— WHAT YOU ARE ASKED TO DO —
Look below for the line that has "WindDir (deg), 13: 102 -> 70"; output exactly from it through the line that has "FB-USD4710104-2: 12498920 -> 6000000", and leave the pictures out.

— THE RECORDS —
------------------------------------------------------------------------

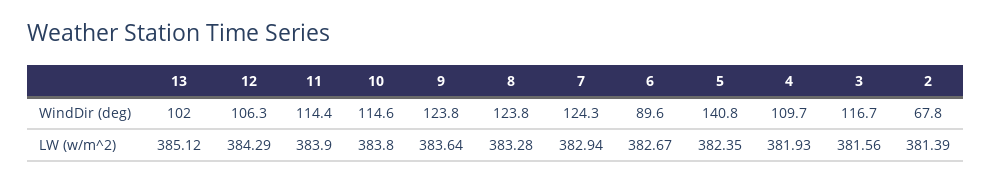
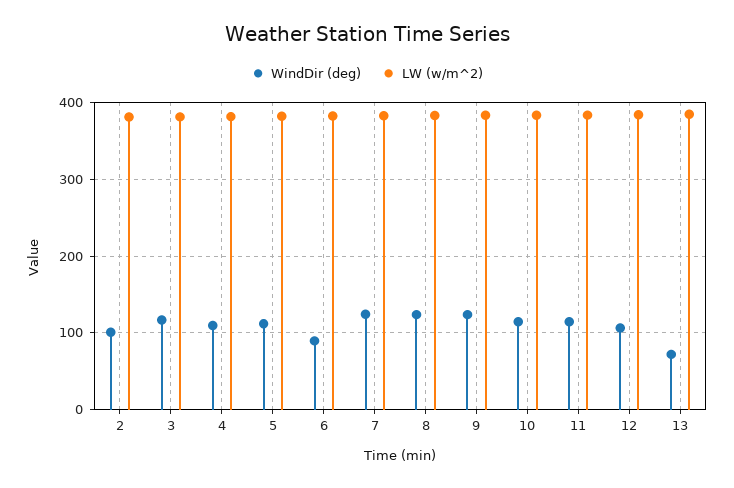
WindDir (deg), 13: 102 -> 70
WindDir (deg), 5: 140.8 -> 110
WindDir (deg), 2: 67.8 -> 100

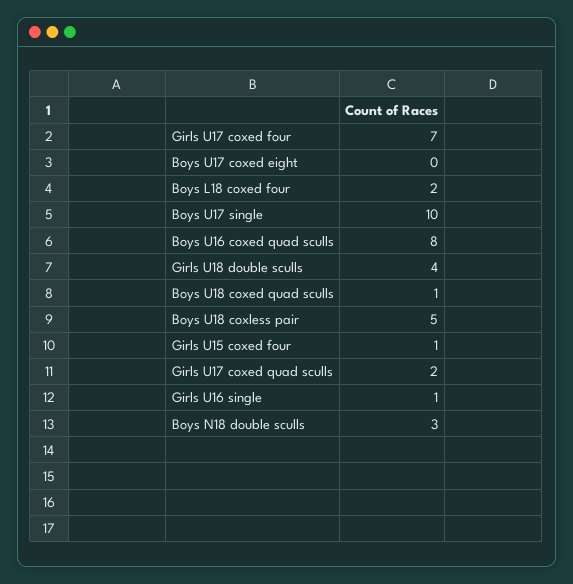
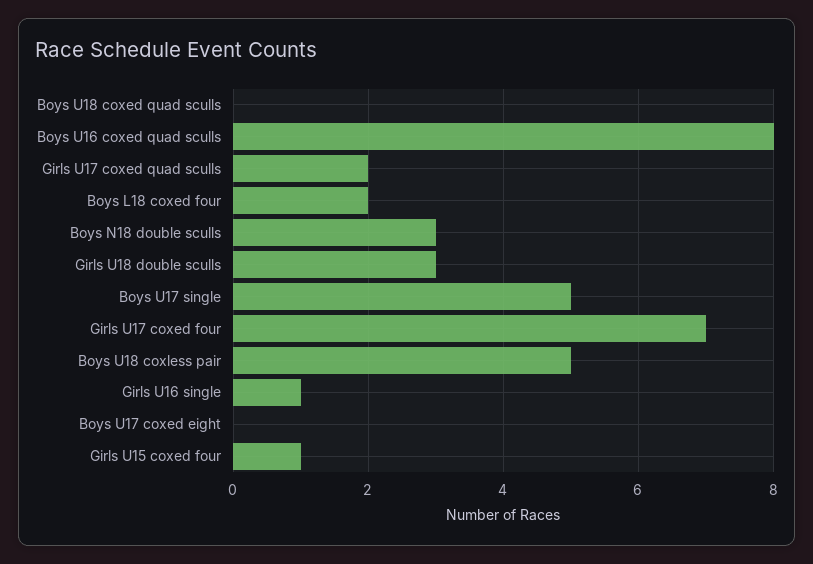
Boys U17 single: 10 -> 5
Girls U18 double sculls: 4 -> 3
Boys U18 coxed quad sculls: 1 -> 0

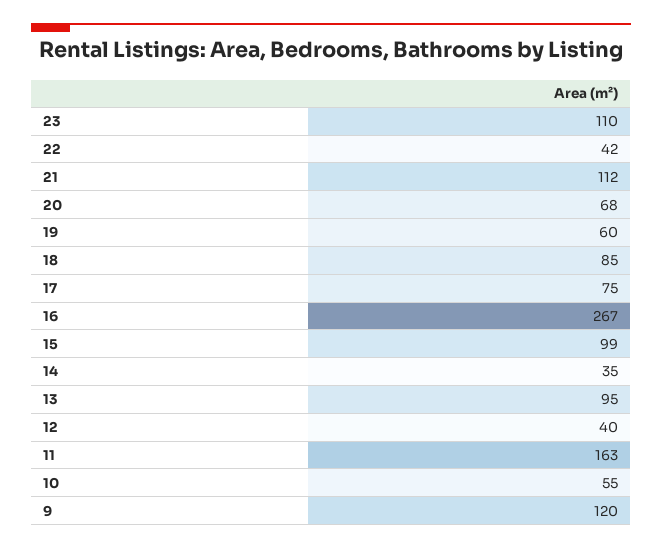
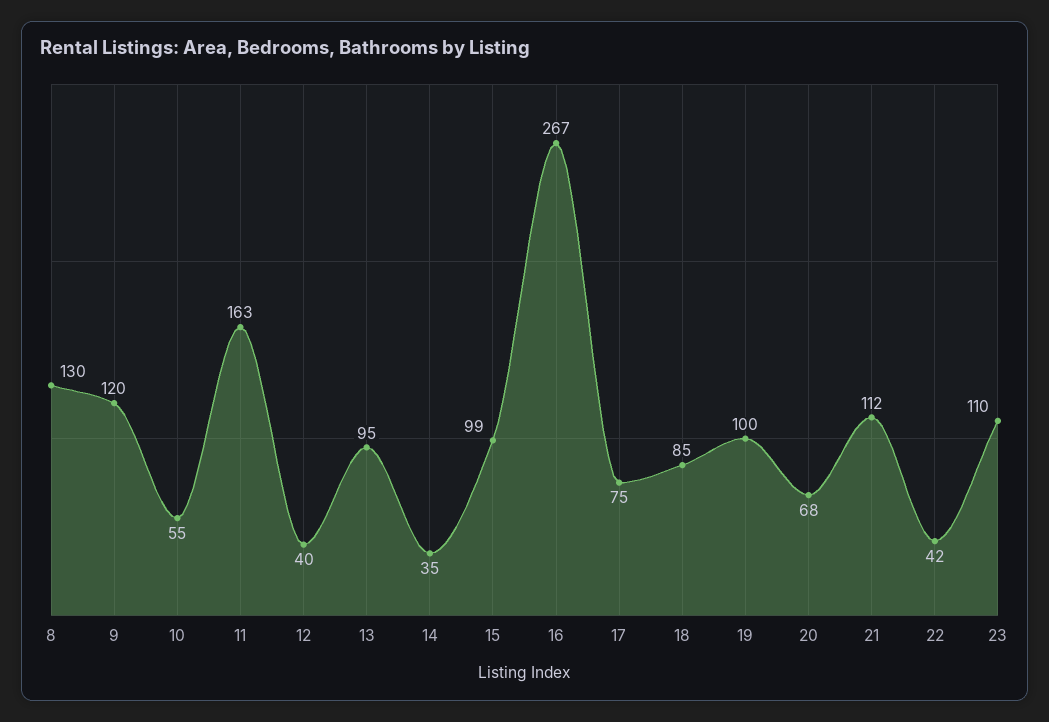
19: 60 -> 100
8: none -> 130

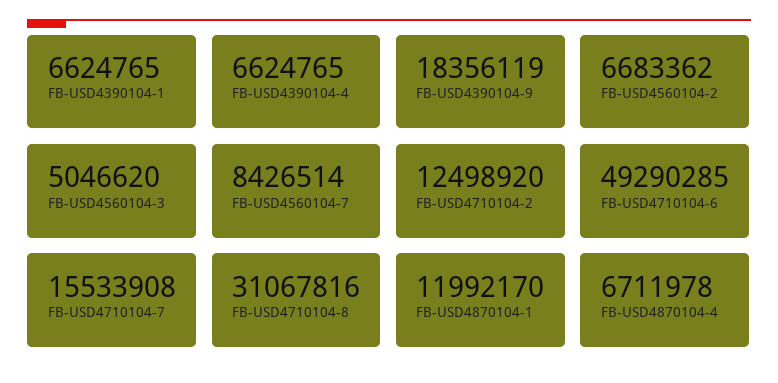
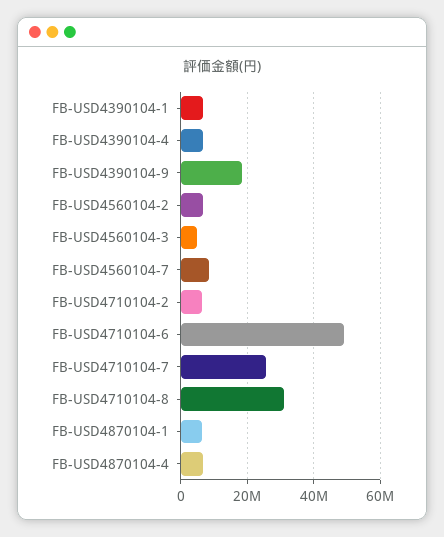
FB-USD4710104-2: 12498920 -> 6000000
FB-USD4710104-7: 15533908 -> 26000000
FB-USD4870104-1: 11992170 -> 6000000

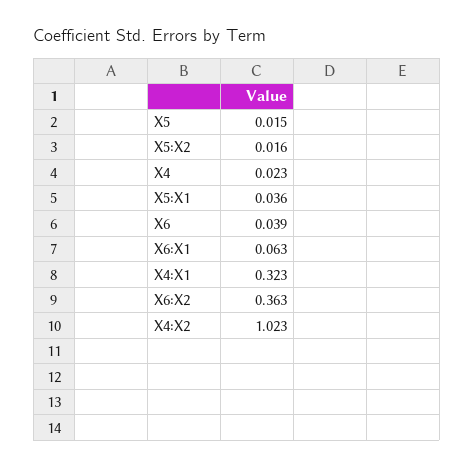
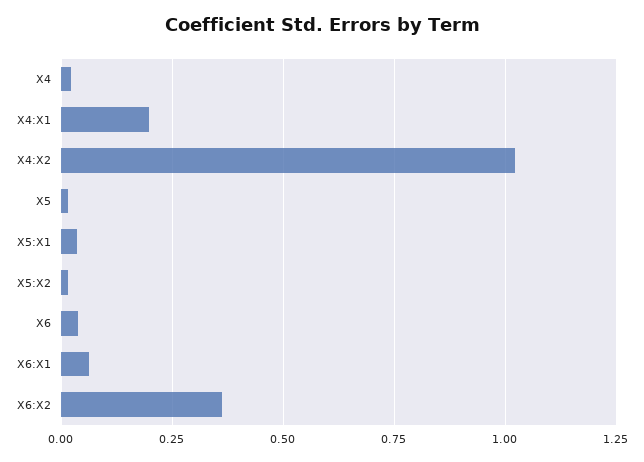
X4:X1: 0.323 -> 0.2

------------------------------------------------------------------------

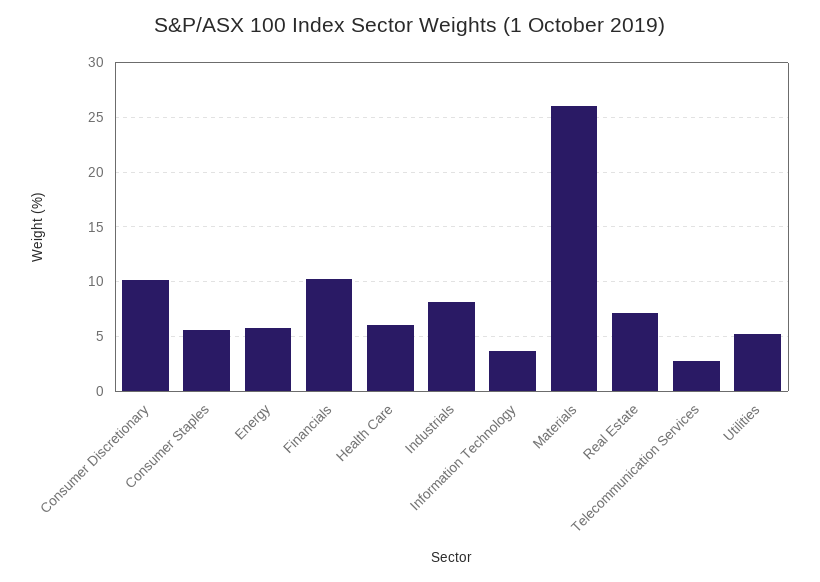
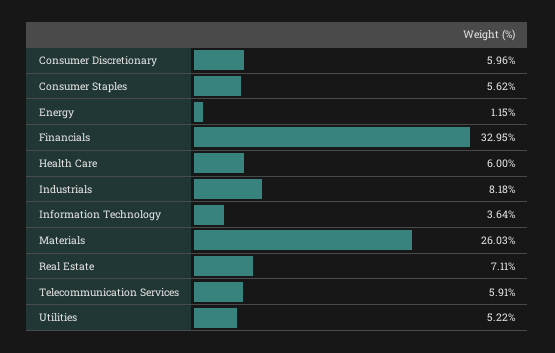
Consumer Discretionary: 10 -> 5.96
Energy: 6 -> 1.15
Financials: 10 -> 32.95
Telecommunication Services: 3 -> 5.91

------------------------------------------------------------------------

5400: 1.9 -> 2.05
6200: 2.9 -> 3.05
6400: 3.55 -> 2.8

------------------------------------------------------------------------

— WRITTEN RESPONSE —
WindDir (deg), 13: 102 -> 70
WindDir (deg), 5: 140.8 -> 110
WindDir (deg), 2: 67.8 -> 100

Boys U17 single: 10 -> 5
Girls U18 double sculls: 4 -> 3
Boys U18 coxed quad sculls: 1 -> 0

19: 60 -> 100
8: none -> 130

FB-USD4710104-2: 12498920 -> 6000000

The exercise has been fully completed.